To do
Leaving out the images, please output every entry exactly as it appears.

▬▬▬▬▬▬▬▬▬▬

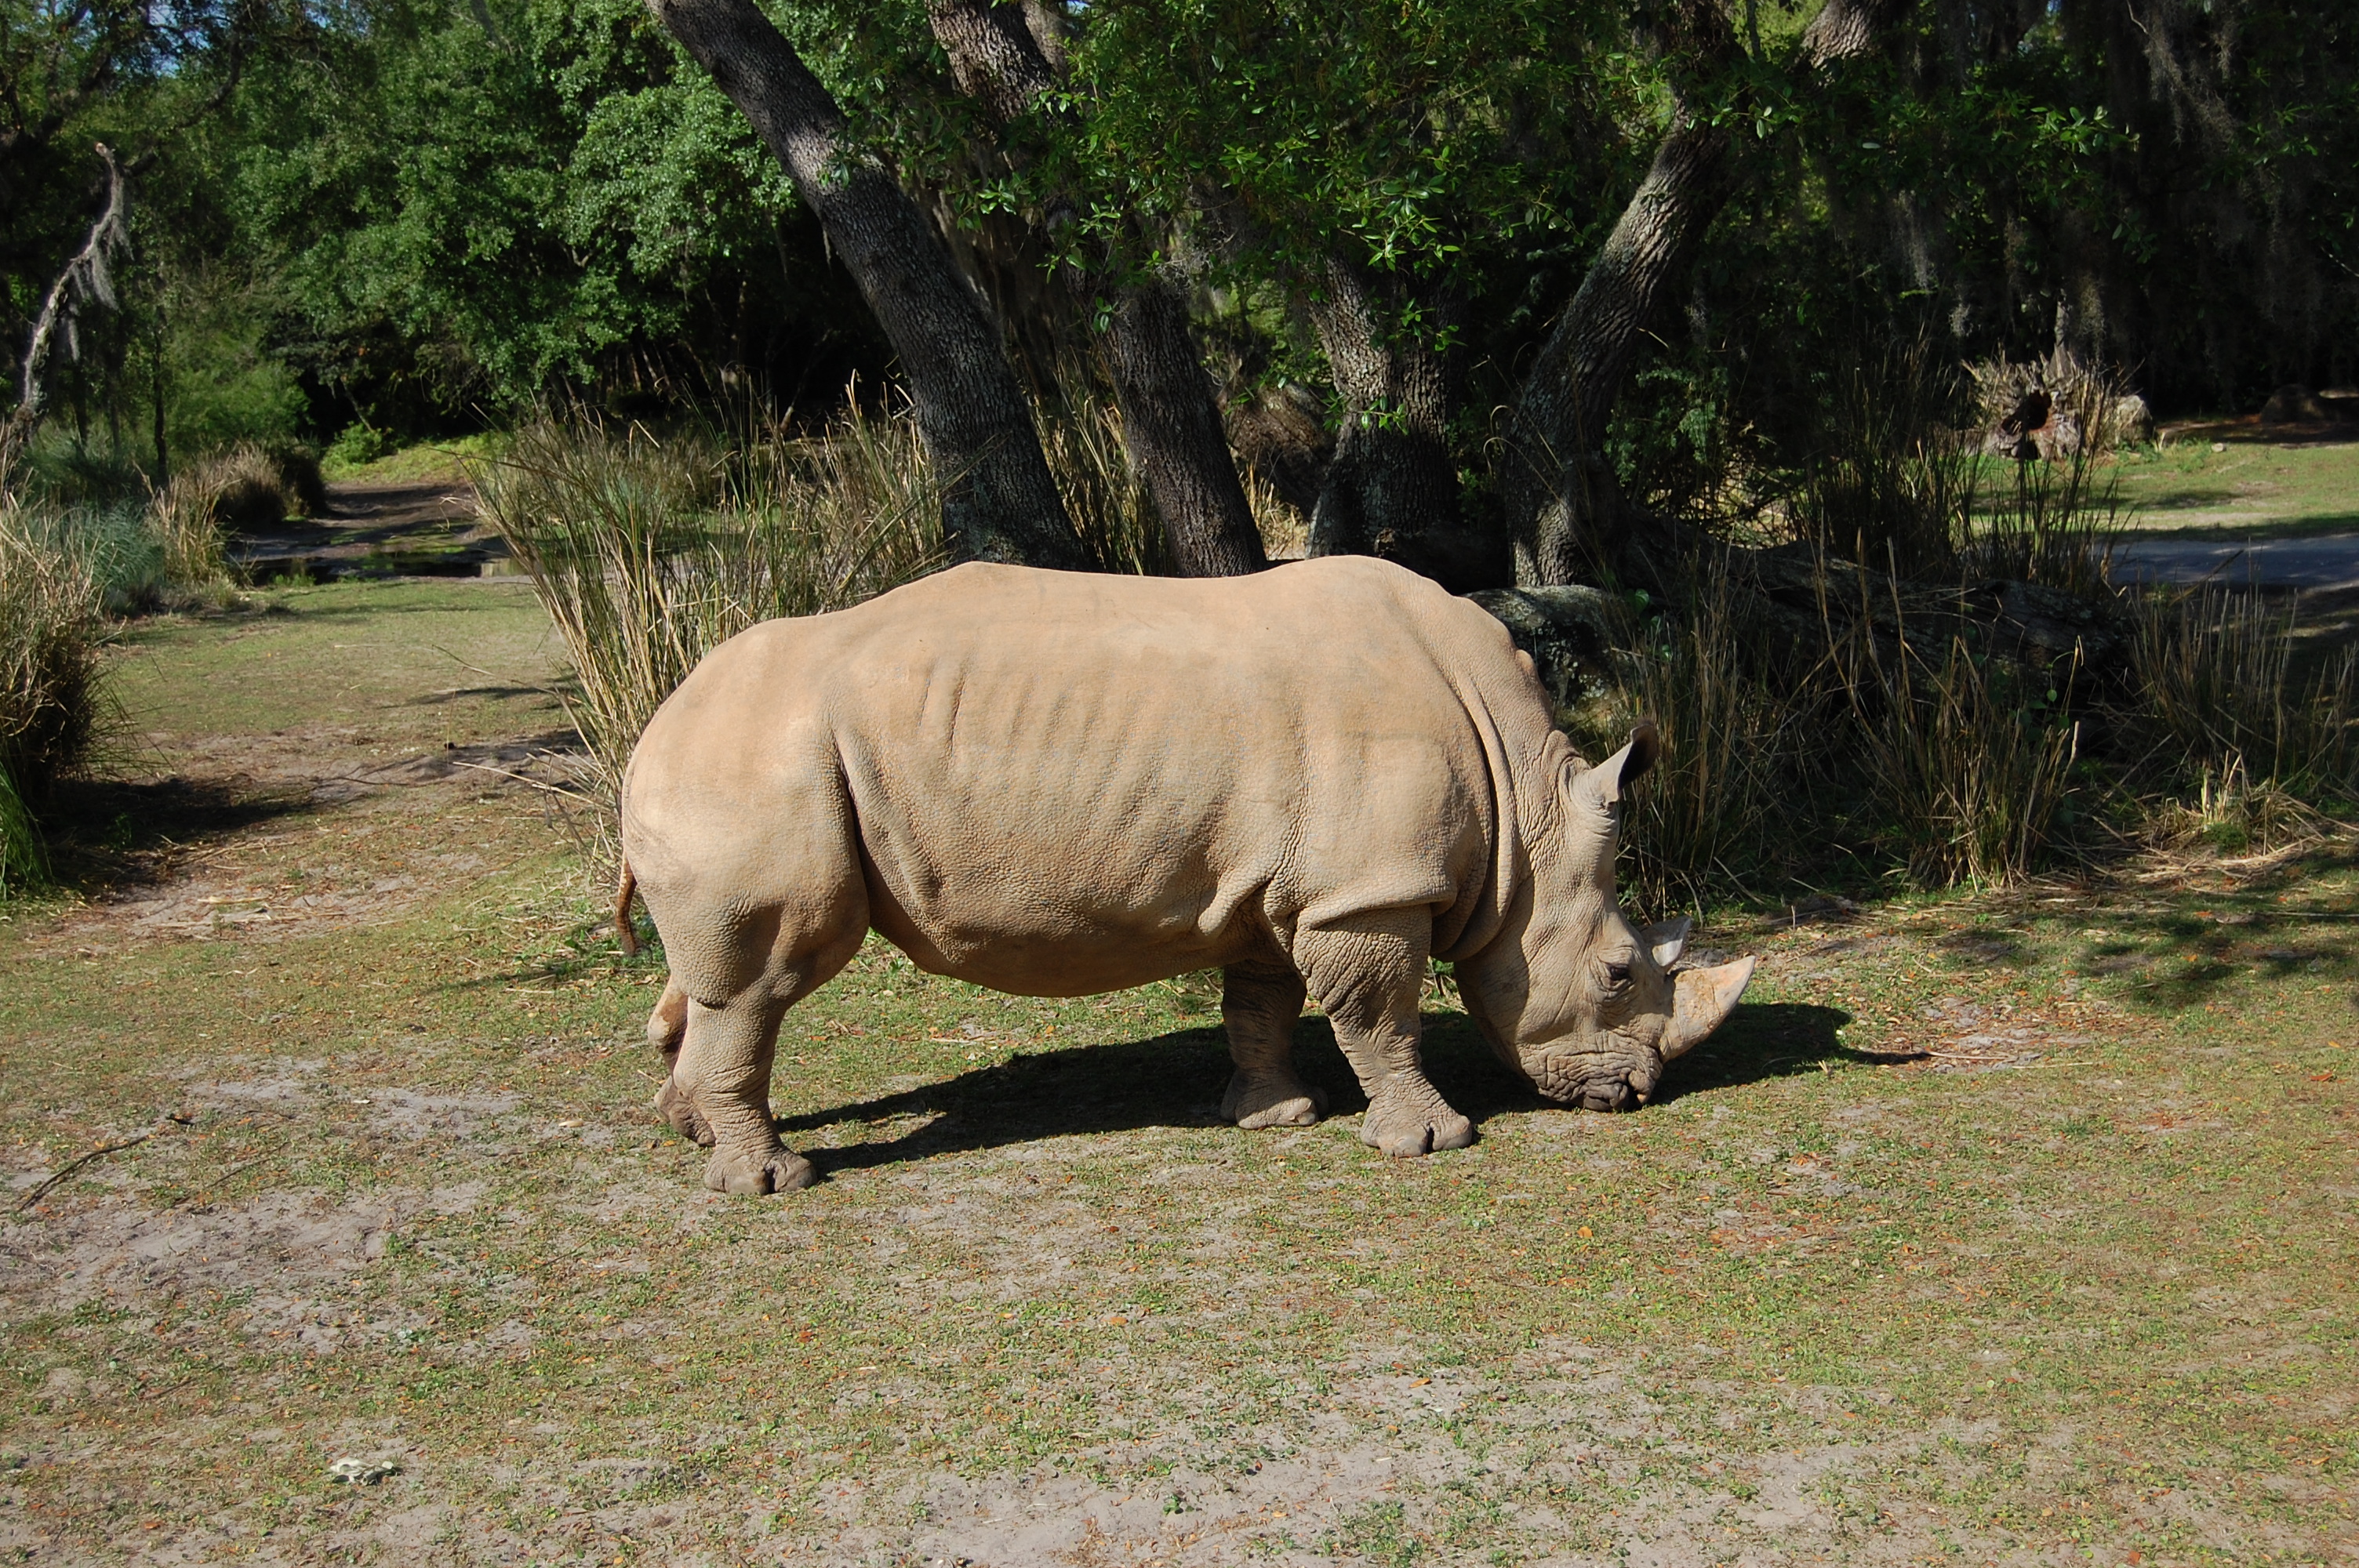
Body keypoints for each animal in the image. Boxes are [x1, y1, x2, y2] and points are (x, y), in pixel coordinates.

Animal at [618, 556, 1754, 1194]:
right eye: (1616, 973)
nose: (1637, 1092)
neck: (1524, 814)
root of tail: (653, 721)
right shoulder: (1367, 891)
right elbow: (1382, 1016)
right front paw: (1432, 1143)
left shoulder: (1284, 889)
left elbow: (1262, 1002)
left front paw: (1275, 1116)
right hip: (765, 757)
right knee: (766, 977)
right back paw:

▬▬▬▬▬▬▬▬▬▬

Result for this exercise
Body keypoints for each animal in the image. Boxes are [x1, y1, x2, y2] and points are (x, y), in pixel coordinates.

Animal at [618, 556, 1754, 1194]:
right eye: (1616, 973)
nose: (1637, 1092)
neck: (1524, 814)
root of tail: (653, 721)
right shoulder: (1367, 891)
right elbow: (1382, 1016)
right front paw: (1432, 1143)
left shoulder: (1284, 889)
left elbow: (1262, 1002)
left front paw: (1275, 1116)
right hip: (765, 757)
right knee: (766, 977)
right back paw:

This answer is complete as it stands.